### Entries shown ###

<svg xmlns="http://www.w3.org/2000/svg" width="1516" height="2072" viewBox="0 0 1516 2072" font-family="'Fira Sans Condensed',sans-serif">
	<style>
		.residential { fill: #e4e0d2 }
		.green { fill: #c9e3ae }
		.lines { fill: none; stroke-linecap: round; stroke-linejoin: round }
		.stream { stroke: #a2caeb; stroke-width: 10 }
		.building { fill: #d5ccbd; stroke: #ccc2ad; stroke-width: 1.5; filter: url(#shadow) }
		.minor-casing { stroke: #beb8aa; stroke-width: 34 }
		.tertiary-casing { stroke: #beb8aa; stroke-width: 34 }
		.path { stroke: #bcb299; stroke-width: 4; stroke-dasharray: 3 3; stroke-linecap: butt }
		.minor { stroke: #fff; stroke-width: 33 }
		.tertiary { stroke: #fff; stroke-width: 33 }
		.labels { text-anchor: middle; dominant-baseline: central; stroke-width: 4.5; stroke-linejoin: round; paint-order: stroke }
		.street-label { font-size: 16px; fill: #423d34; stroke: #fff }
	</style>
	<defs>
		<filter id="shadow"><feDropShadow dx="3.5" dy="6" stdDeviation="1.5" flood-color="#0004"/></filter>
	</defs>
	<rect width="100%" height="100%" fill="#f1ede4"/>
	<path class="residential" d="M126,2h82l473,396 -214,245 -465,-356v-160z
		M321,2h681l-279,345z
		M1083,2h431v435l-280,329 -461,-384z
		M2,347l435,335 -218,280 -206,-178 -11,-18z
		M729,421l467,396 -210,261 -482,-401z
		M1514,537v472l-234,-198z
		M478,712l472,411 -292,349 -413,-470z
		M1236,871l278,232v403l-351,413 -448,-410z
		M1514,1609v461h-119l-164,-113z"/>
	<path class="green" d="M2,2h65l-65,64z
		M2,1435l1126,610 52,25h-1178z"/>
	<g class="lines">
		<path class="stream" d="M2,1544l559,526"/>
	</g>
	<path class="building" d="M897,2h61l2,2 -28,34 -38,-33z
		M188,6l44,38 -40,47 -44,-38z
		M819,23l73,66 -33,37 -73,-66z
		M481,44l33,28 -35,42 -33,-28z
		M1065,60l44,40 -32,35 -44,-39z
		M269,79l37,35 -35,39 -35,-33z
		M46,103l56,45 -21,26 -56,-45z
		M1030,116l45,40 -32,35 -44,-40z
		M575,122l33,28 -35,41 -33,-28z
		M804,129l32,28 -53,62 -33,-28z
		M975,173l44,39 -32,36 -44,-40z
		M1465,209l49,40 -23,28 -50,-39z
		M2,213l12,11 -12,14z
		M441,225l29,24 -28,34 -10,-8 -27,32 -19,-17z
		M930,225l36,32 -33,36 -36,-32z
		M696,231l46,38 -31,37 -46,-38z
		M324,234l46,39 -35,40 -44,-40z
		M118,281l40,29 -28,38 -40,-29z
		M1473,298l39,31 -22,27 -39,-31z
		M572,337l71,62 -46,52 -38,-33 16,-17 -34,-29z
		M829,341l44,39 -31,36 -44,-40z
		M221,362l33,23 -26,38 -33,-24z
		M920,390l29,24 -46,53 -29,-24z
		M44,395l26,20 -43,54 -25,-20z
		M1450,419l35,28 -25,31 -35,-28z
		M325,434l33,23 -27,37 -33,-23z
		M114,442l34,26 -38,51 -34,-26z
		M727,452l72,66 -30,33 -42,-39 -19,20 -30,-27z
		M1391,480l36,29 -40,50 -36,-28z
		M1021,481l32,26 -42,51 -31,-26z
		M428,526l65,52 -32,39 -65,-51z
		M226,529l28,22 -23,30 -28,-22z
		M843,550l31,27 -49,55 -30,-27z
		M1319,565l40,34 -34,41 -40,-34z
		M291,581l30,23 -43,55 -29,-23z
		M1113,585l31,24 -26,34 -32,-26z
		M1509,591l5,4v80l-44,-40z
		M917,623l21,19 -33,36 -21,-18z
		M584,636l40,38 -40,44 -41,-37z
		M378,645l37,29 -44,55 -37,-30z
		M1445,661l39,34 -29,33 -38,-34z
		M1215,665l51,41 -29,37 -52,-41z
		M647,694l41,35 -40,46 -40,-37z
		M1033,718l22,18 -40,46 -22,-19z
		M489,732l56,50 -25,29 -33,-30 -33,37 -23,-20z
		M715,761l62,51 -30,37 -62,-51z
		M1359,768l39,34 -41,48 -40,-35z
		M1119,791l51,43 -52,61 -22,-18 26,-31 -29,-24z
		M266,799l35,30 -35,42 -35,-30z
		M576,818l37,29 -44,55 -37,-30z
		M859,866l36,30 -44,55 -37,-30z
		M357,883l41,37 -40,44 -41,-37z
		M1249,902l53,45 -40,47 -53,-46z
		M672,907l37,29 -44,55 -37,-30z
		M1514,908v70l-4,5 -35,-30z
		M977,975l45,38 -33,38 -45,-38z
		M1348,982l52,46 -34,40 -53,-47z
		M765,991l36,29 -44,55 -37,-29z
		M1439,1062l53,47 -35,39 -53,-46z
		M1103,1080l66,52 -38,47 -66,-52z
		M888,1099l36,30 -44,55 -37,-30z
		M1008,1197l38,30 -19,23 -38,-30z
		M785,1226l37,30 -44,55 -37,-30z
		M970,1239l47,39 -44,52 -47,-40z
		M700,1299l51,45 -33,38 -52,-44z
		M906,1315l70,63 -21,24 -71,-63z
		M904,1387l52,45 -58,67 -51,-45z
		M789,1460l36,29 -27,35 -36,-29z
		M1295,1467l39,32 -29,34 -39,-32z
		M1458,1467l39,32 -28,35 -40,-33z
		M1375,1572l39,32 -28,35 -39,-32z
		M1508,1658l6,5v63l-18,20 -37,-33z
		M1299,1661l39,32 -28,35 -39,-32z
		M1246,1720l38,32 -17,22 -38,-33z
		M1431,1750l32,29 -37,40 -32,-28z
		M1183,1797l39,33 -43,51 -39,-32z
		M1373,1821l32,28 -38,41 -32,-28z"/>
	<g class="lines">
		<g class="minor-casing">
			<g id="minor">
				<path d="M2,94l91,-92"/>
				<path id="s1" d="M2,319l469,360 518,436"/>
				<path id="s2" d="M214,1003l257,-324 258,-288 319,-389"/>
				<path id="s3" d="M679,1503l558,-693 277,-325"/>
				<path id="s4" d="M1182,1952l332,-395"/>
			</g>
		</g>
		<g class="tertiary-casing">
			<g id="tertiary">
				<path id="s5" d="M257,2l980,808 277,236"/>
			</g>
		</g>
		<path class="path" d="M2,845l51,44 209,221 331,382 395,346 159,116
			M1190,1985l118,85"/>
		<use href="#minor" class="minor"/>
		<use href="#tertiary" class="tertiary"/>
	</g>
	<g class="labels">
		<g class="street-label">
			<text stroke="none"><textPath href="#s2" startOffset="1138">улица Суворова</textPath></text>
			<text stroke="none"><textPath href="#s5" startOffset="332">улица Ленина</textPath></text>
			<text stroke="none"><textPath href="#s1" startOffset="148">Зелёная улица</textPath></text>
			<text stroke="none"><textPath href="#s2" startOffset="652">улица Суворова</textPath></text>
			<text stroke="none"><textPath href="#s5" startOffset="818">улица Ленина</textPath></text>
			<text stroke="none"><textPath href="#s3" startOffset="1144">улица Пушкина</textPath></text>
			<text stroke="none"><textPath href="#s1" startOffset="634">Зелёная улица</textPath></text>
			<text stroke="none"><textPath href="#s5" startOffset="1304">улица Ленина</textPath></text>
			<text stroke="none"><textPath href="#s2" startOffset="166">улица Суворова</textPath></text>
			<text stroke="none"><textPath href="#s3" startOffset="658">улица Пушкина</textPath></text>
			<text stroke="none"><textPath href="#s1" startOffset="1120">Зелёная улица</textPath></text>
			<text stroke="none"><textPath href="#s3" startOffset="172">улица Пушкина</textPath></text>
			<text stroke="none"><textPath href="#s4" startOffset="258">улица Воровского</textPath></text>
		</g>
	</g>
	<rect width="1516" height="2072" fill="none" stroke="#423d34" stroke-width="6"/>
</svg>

###

What is required: A single number is the answer here: the count of lines in the listing that hold the string "linecap".

Answer section: 2